Okay, so this post has absolutely nothing to do with real chickens. And I don’t know why the game is named Chicken in a Hen House. But, these are the directions to Chicken in a Hen House, a fun and fast-paced game introduced to me by my college professor, Kori Wakamatsu. I’ve played it with great success with ages 7-30. I haven’t tried it with anyone older, but I think it’d work. 😉 Obviously, if the students are pretty young, don’t use the weight bearing shapes or modify as needed.
Divide the students in to partnerships where they are roughly the same size, then teach them the following partner, weight-bearing shapes:
Chicken in a Hen House: Partner A goes down to the ground on hands and knees.

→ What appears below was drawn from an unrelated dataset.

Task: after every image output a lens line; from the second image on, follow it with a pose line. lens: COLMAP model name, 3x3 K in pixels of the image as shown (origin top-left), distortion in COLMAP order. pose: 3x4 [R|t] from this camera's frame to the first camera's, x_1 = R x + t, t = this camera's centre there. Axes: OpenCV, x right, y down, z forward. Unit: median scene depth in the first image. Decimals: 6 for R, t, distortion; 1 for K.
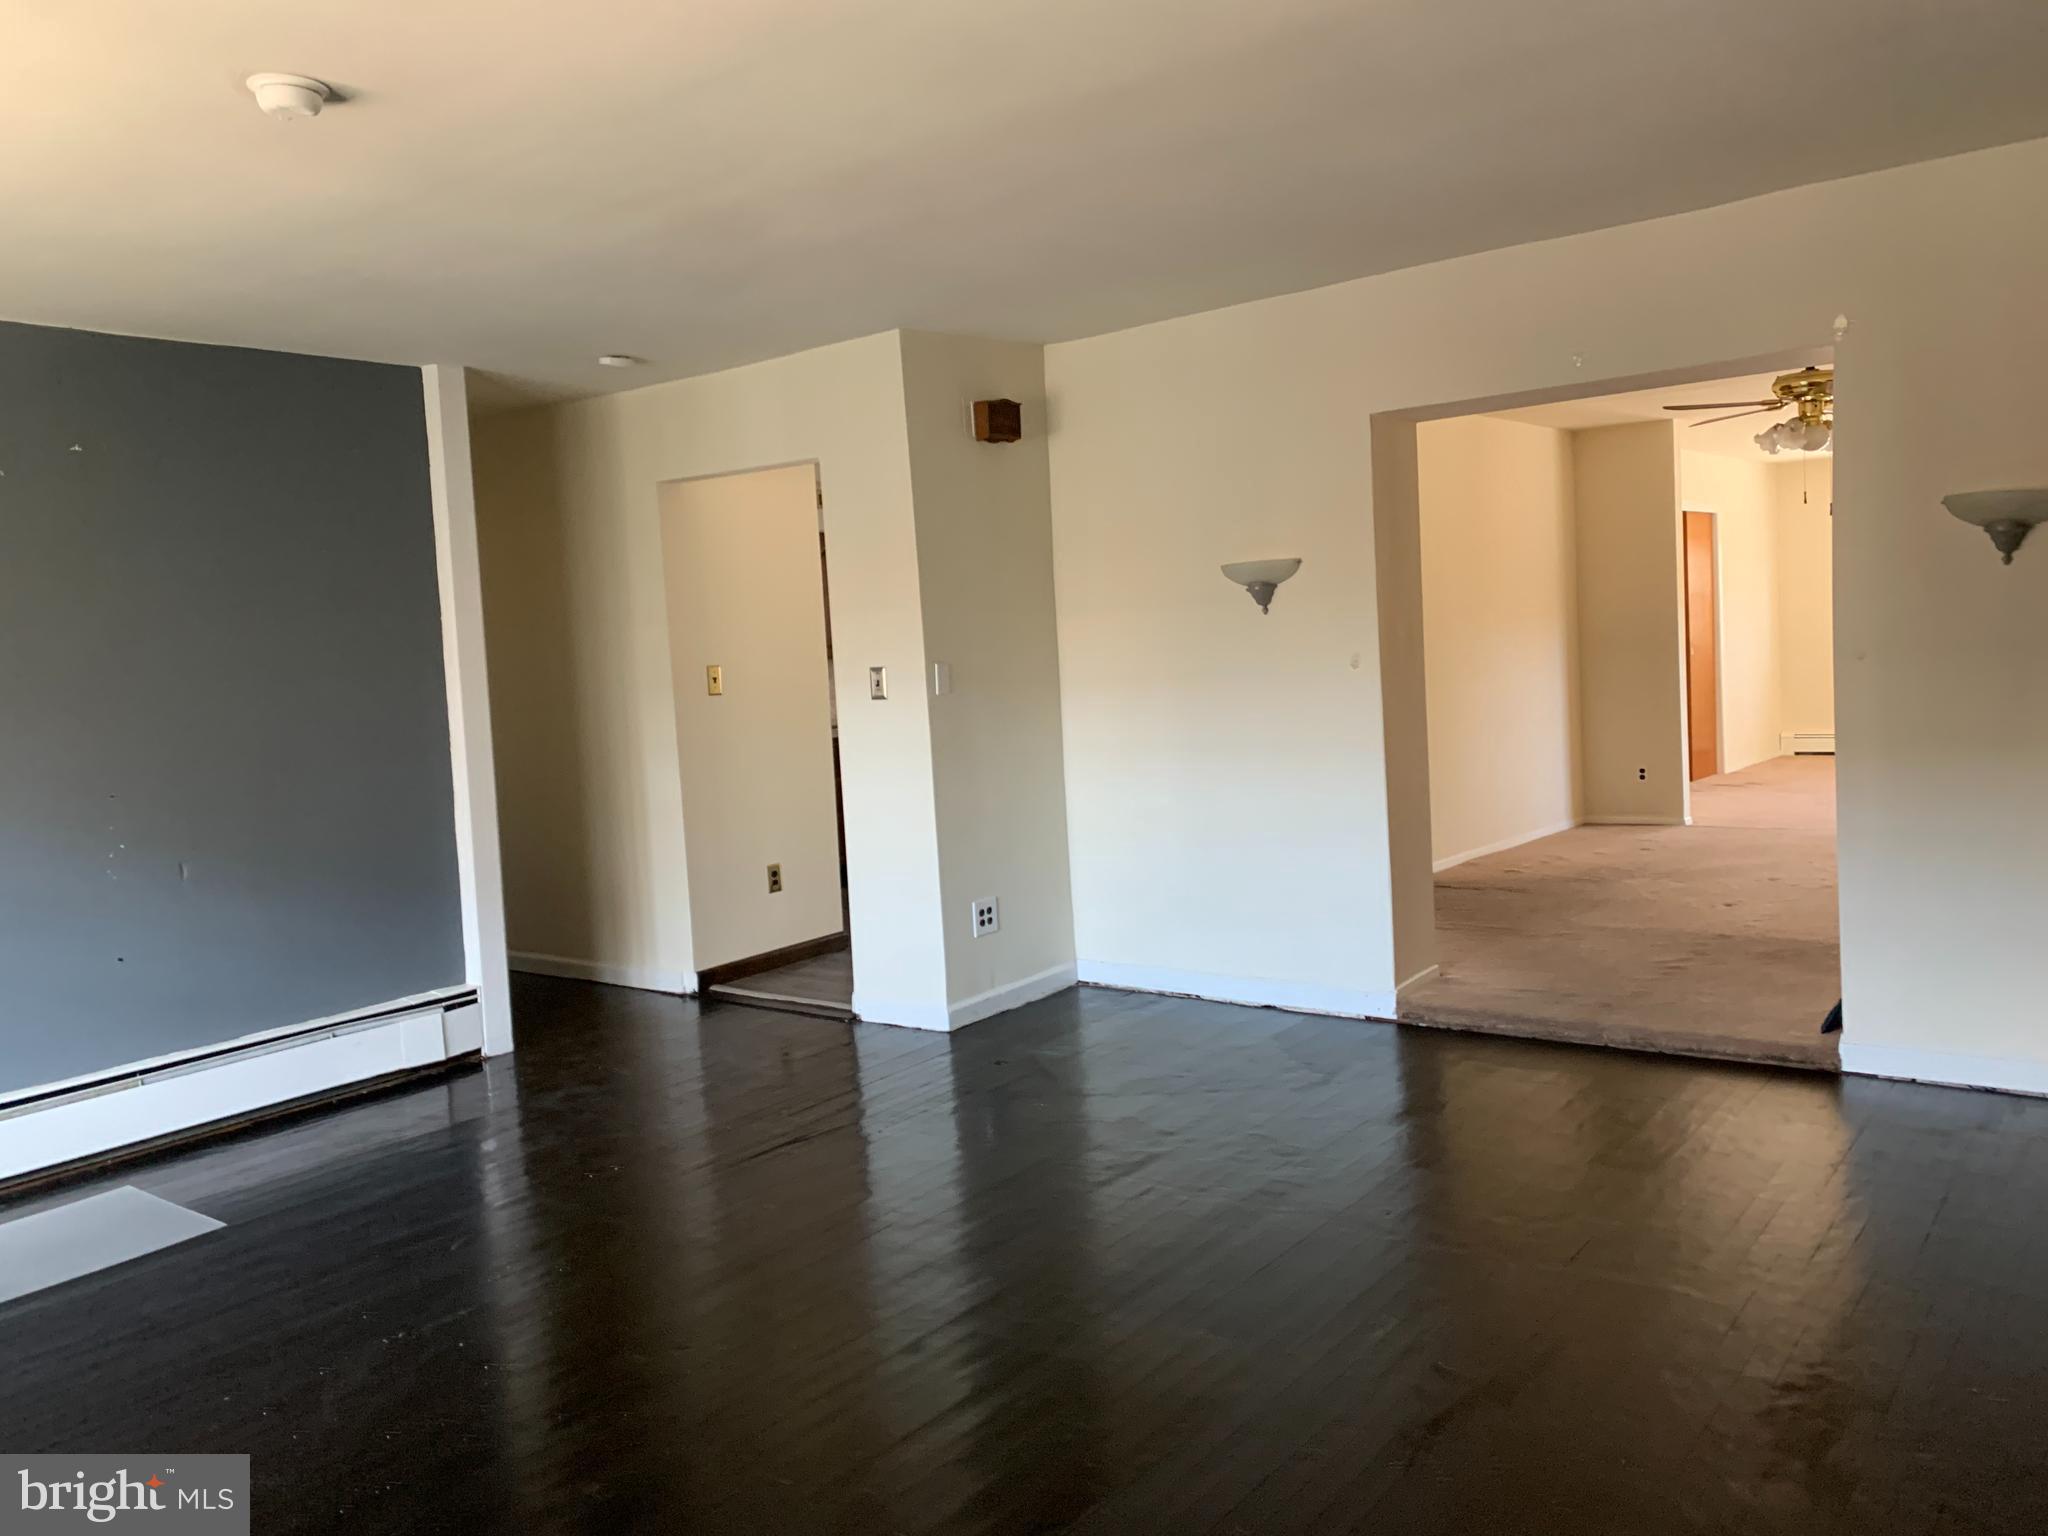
lens RADIAL K [[1596.2, 0, 1026.1], [0, 1596.2, 756.6], [0, 0, 1]] dist [0.084905, -0.085849]
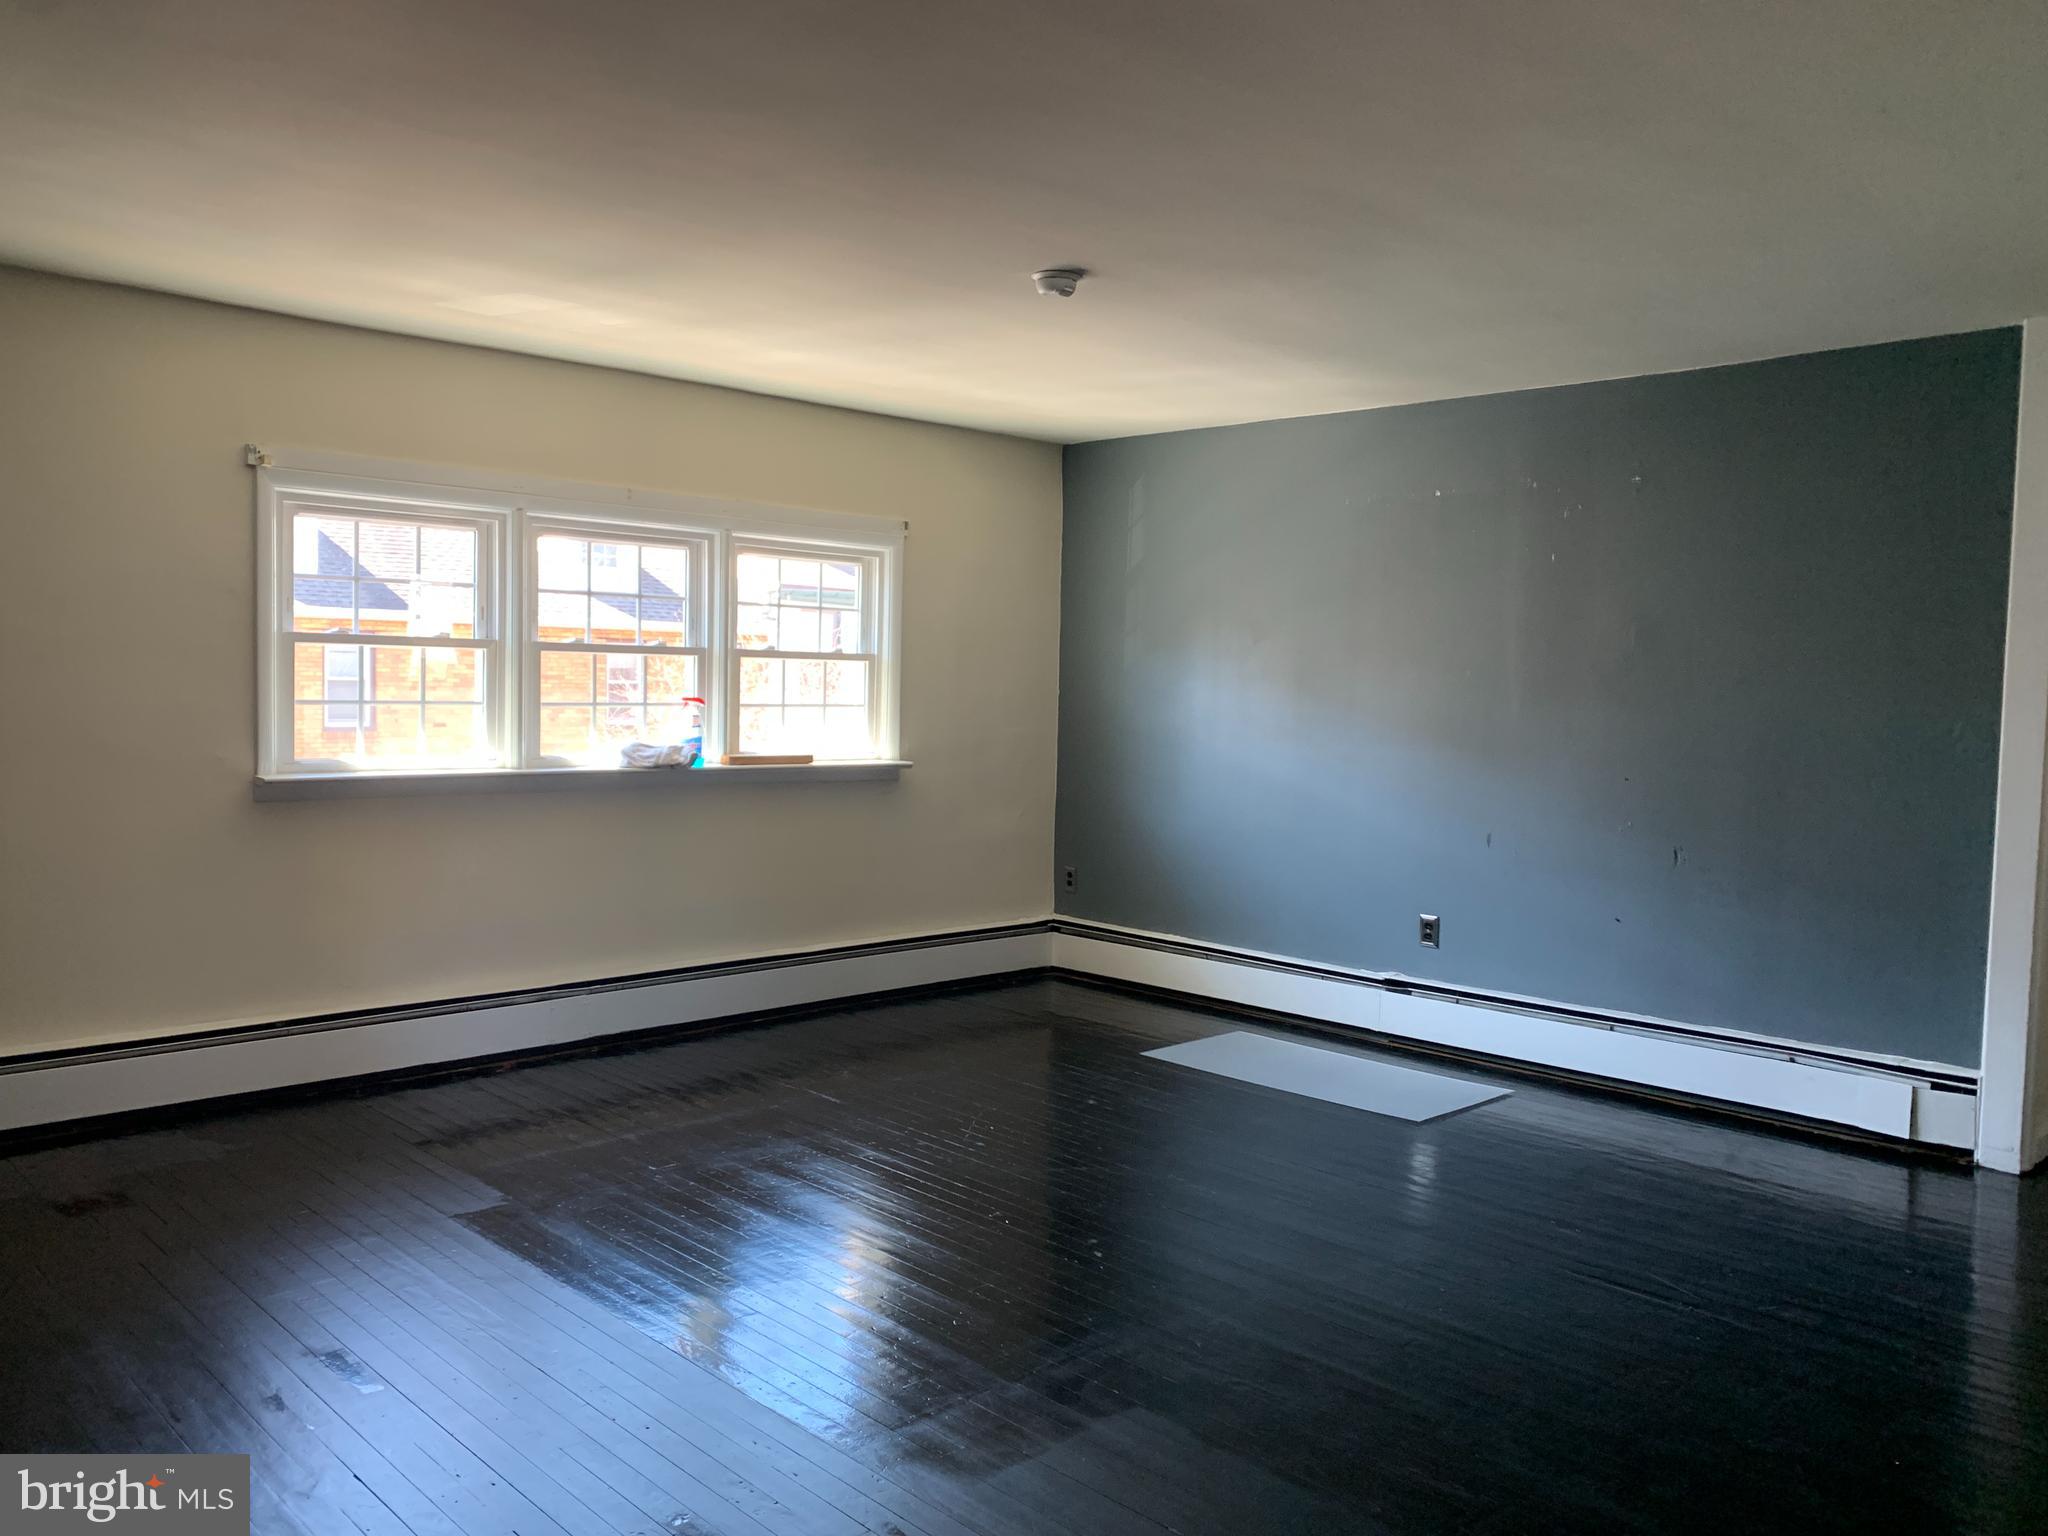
lens RADIAL K [[1596.2, 0, 1026.1], [0, 1596.2, 756.6], [0, 0, 1]] dist [0.084905, -0.085849]
pose [[-0.131864, 0.101630, -0.986044, 0.539271], [-0.086087, 0.989798, 0.113530, -0.073228], [0.987523, 0.099856, -0.121770, 0.619758]]
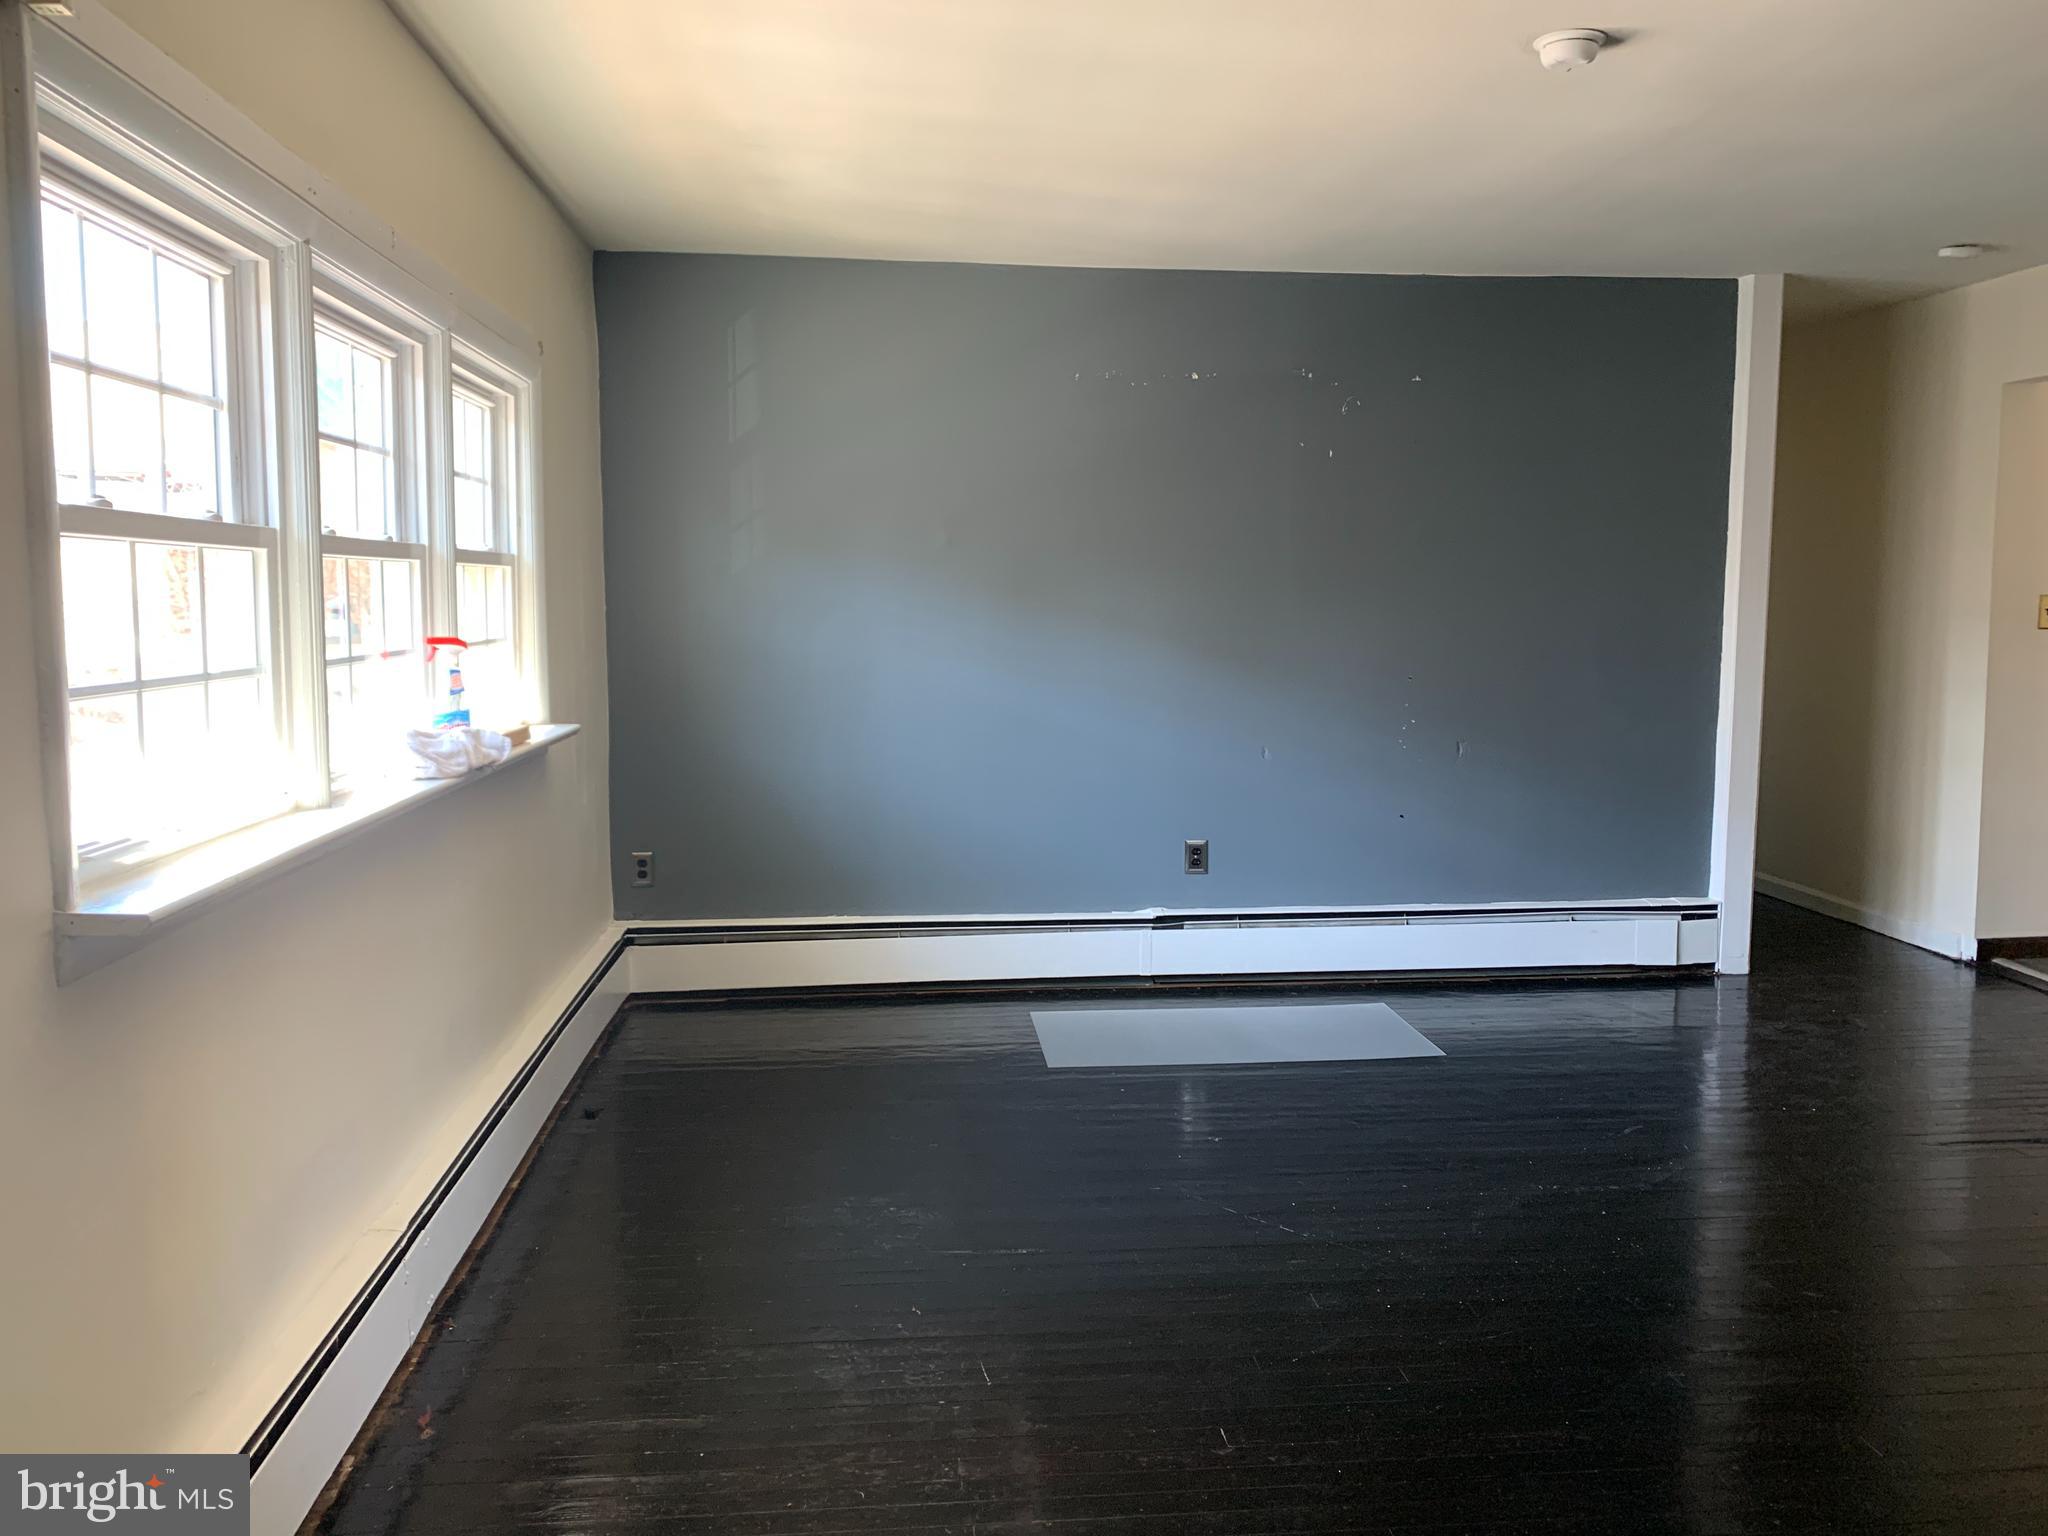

Partner B crouches on Partner A’s back, placing their knees over the hips and hands over the shoulder blades.
Bridge over Water: Partner A lays down, face up. Partner B makes a bridge over Partner A by doing downward facing dog.
Fire Fighter: Partner A picks up Partner B in a cradle carry (Best for older students). OR Partner A pretends to pick up Partner B while Partner B leaves one foot on the ground.
Piggy Back: Partner A picks up Partner B just like a piggy back ride. OR Partner A crouches down low and Partner B places hands on Partner A’s shoulders without Partner A actually lifting them
Teepee: Partners A and B face each other, lift their hands above their heads and lean in so that their palms press against each other, creating a triangle, or teepee, shape with the ground.
Tug of War: Partners A and B face each other and grasp hands, leaning away from each other and pulling.
Sailor: Partner A kneels on the ground with one knee down and one knee propped up to the side. Partner B sits on Partner A’s knee. Partner A salutes.
Chain: Both partners cross their arms and kneel with one knee down, facing each other. They then hold each other’s hands.
Airplane: Partner A stands with arms out to each side like airplane wings and back leg up in arabesque. Partner B holds Partner A’s leg up.
All the partner A’s make a circle. All the partner B’s make a circle around the partner A’s circle. Turn on the music. As the music is playing, partners A and B walk in their separate, concentric circles in opposite directions (all A’s walk clockwise, all B’s walk counter-clockwise). When the music stops, the instructor calls out one of the above listed shapes. Each partnership must find each other and make the shape as quickly as possible. The last partnership to do so is out. If a partnership falls out of their shape, they could also be called out, depending on how quickly they get back into the shape.
Sometimes we play for “outs”. Sometimes, we just play for fun!
Also, often I instruct the students to each make their own partner shape, and we’ll add some in to make the game harder!